── RECORDS SHOWN ──
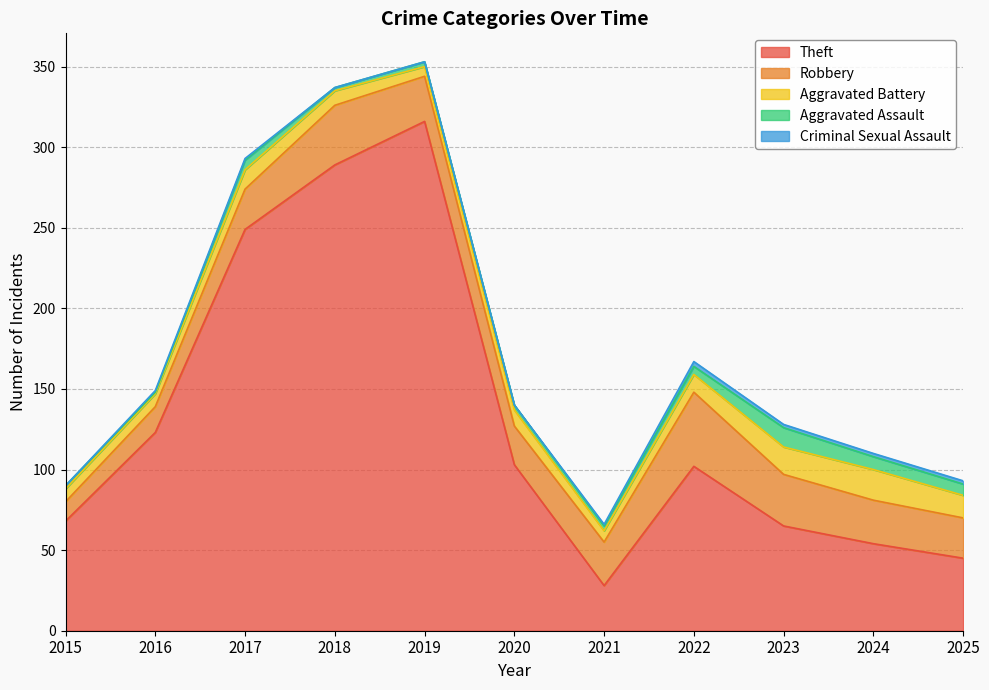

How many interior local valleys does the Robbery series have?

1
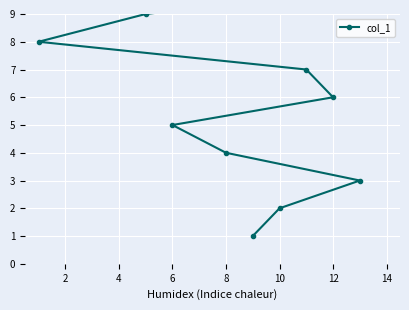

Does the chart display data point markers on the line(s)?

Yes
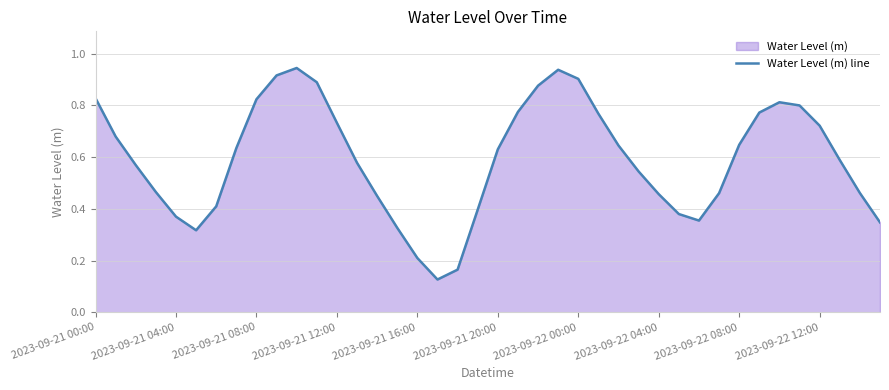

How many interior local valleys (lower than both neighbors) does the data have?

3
───
── RECORDS SHOWN ──
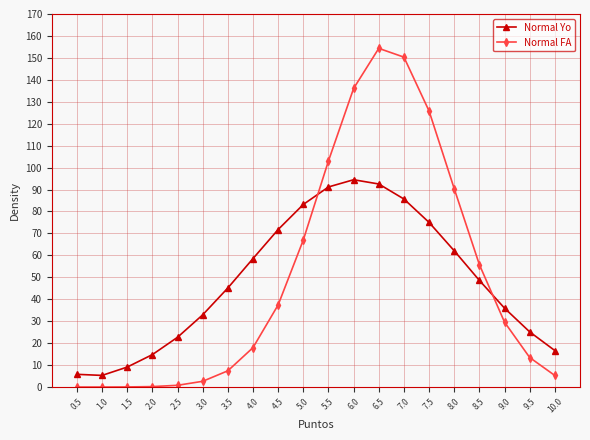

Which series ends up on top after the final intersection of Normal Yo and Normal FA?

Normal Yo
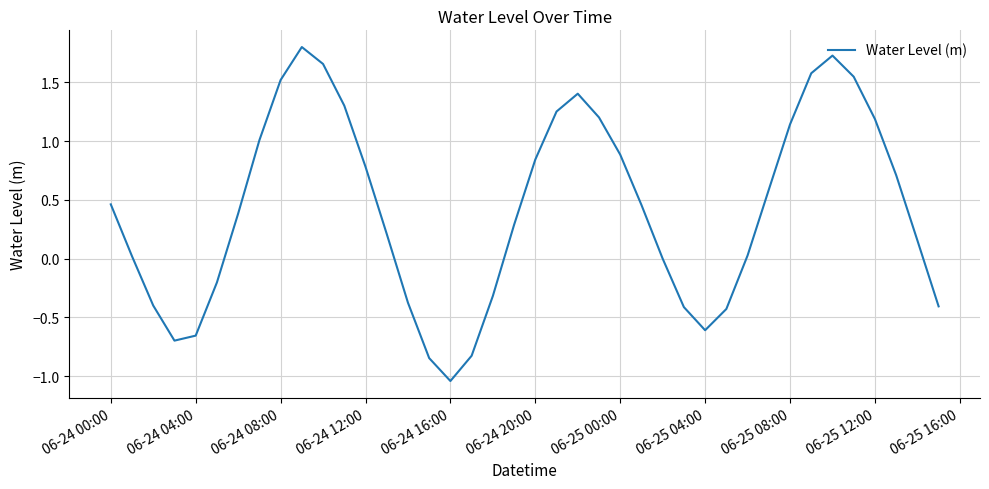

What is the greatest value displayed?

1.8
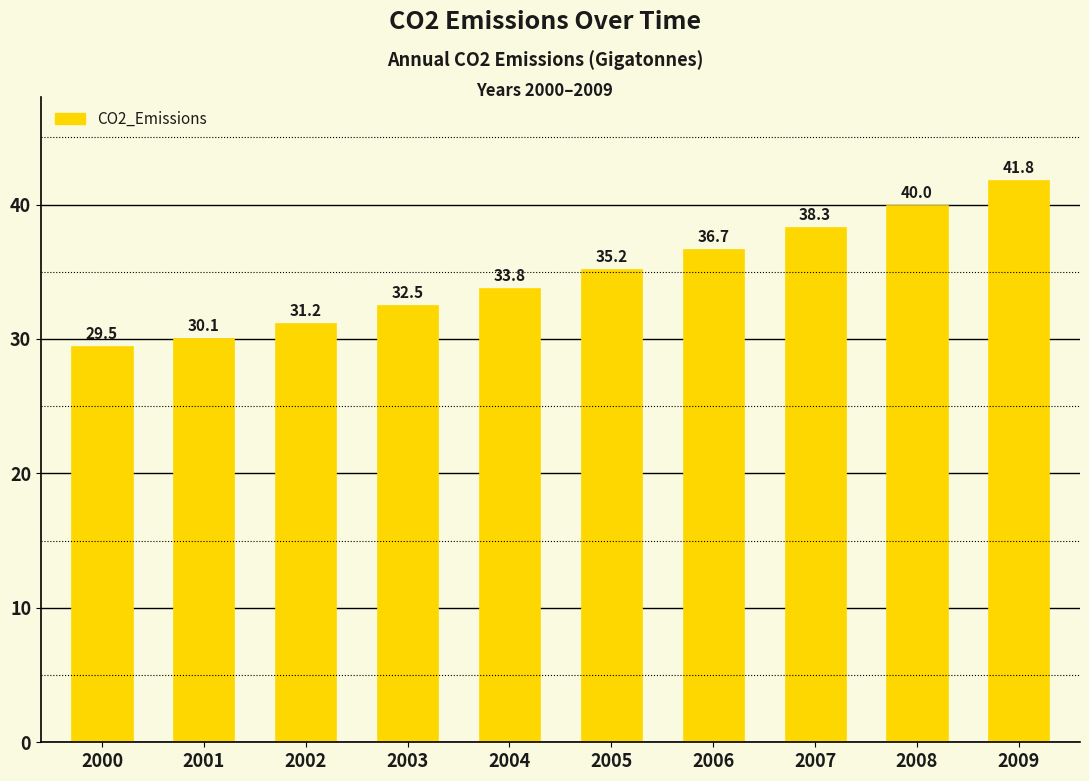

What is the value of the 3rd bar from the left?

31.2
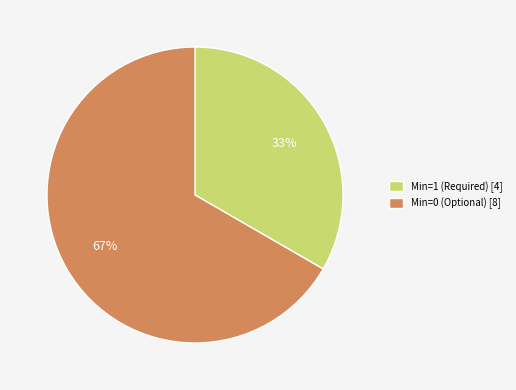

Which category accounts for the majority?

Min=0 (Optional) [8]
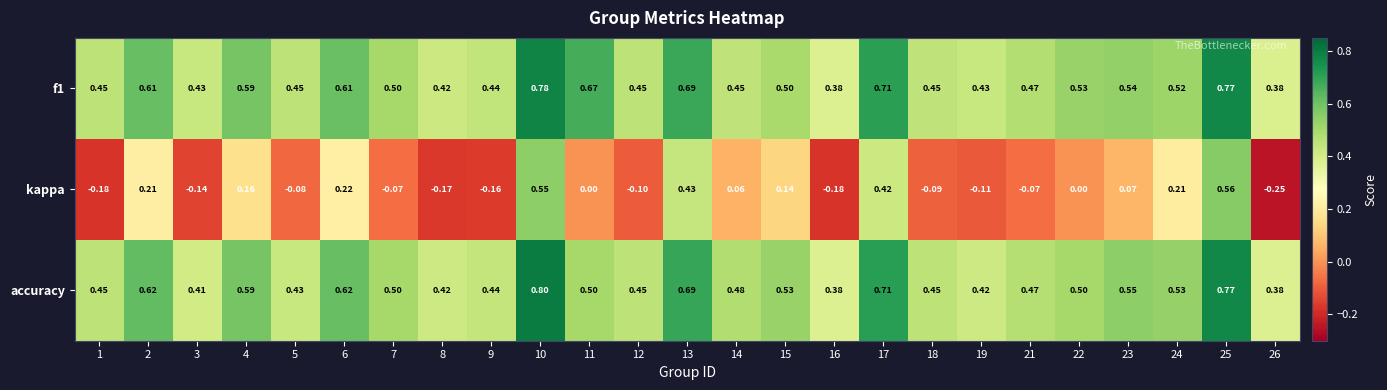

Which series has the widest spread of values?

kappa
───
◆ ASSIGNMENT:
From the data above, pick out every line containing the word "valleys" and copy each one. Letter case counts when matching.

◆ RESULT OF THIS TASK:
How many interior local valleys does the Robbery series have?
How many interior local valleys (lower than both neighbors) does the data have?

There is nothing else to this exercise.